***** TEXT ZUR ANALYSE
Undeutliche Formulierung
Überdenken Sie bei Fragestellungen, ob Sie auch tatsächlich konkret genug darstellen, was Sie wissen möchten. Sehen Sie bei Multiple-Choice-Fragen auch freie Antwortpositionen vor, damit auch jene Aspekte erfasst werden können, die Sie beim Entwerfen des Fragebogens übersehen haben.
In welcher Form wirkt sich das Arbeitstempo der Kolleginnen/Kollegen belastend aus? Sehr wahrscheinlich ist die Erwartungshaltung der Fragesteller, dass ein zu schnelles Arbeitstempo zu Stress beim Befragten führt. Aber auch ein zu langsames Arbeitstempo zuarbeitender Kollegen ist belastend, weil der weiter verarbeitende Kollege auf Grund des Termindrucks Stress ausgesetzt ist. Auch wer in dieser Situation steht, wird hier antworten, dass ihn diese Abhängigkeit belastet. Bei der Auswertung kommen dabei aber zwei völlig unterschiedliche Sachverhalte durcheinander.
Ein ähnlicher Fall findet sich im selben Fragebogen:
Es sind noch weitere Belastungsfaktoren im Zusammenhang mit der Arbeitszeit dort aufgelistet, interessant ist hier nur der Aspekt »Teilzeit-Arbeitszeit«. Auch hier ist die Intention der Fragesteller durchaus erkennbar, es geht um Belastungen durch eigene Teilzeitarbeit. Es gibt aber auch nicht wenige Beschäftigte, die durch Teilzeitarbeit Anderer belastet sind, weil in einem Arbeitsbereich auftretende unterschiedliche Teilzeitregelungen zu Kommunikationsstörungen führen können. Da im Fragebogen eine Unterscheidung nach eigener und fremder Teilzeitarbeit nicht gegeben ist, müssen sich beide Gruppen in derselben Kategorie äußern, obwohl es sich um völlig unterschiedliche Sachverhalte handelt.
Die Antwortenden haben auch gar keine Möglichkeit, auf ihre spezielle Sicht hin zu weisen, weil der Fragebogen keine Möglichkeiten zur frei formulierten Ergänzung enthält.
Fazit: Undeutlich formulierte Fragen führen zu falschen Umfrageergebnissen.
Besonders schlimm wird es, wenn auf Grund sprachlicher Unkorrektheiten Rechtsfolgen eintreten, wie in diesem Fall aus einer Prüfungsfrage des Bayerischen Zentralabiturs Physik 2002:
a) Es wäre denkbar, dass die beiden Protonen nacheinander abgegeben werden. …
b) Es besteht auch die ‚exotische’ Möglichkeit, dass beide Protonen das angeregte Atom gleichzeitig, aber in verschiedene Richtungen verlassen.
Entscheiden Sie, bei welchen der Abbildungen I‑IV es sich nicht um Skizzen von realen Nebelkammeraufnahmen dieses Zerfalls handeln kann.
Kritisch sind die Worte »dieses Zerfalls«. Worauf bezieht sich »dieses«, auf Fall a) oder Fall b) oder beide?
**********
***** DATENBLOCK
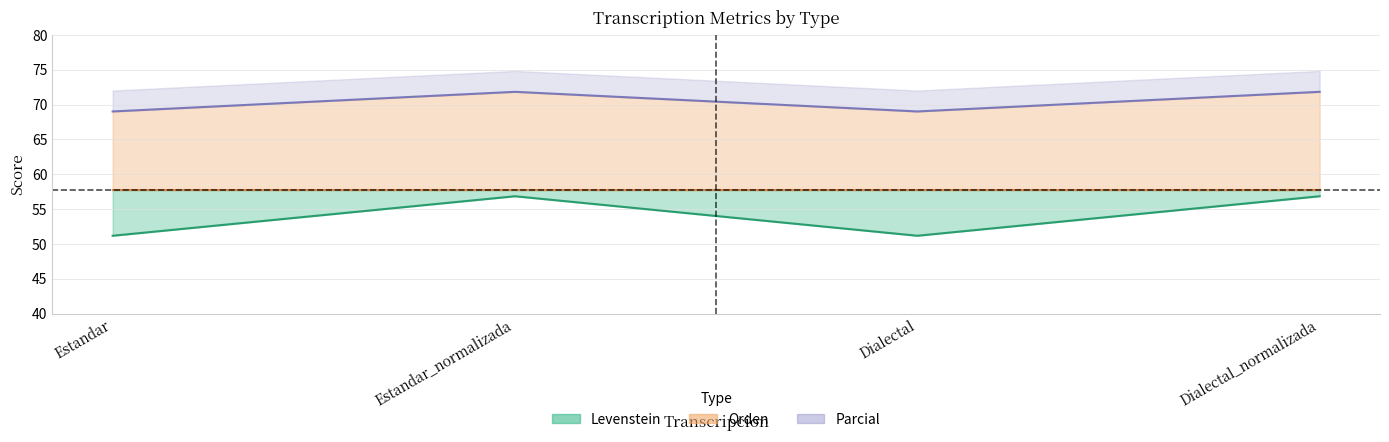

Is it true that Parcial equals 71.8 at Dialectal_normalizada?

True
**********
Führe den Text über undeutlich formulierte Fragen im Anschluss an seinen letzten Satz weiter.

In beiden Fällen tritt das Wort »Zerfall« nicht auf, beide beschreiben unterschiedliche Varianten eines Zerfallsprozesses. Plausibel wäre also die Lösung, dass beide Varianten gemeint sind.
Richtig im Sinne der Aufgabenstellung ist jedoch b). Der formulierende Lehrer ist davon ausgegangen, dass »dieses« sich auf die letzte beschriebene, ausdrücklich als »exotisch« bezeichnete (also unwahrscheinlichere) Variante rückbezieht.
Ein heikler Fall! Alle Probanden, die sich der näherliegenden Lösung anschlossen, mussten Punktverlust hinnehmen. Und das alles nur, weil eine Kommission betriebsblind den wahren Sinn einer Formulierung nicht erkannt hatte.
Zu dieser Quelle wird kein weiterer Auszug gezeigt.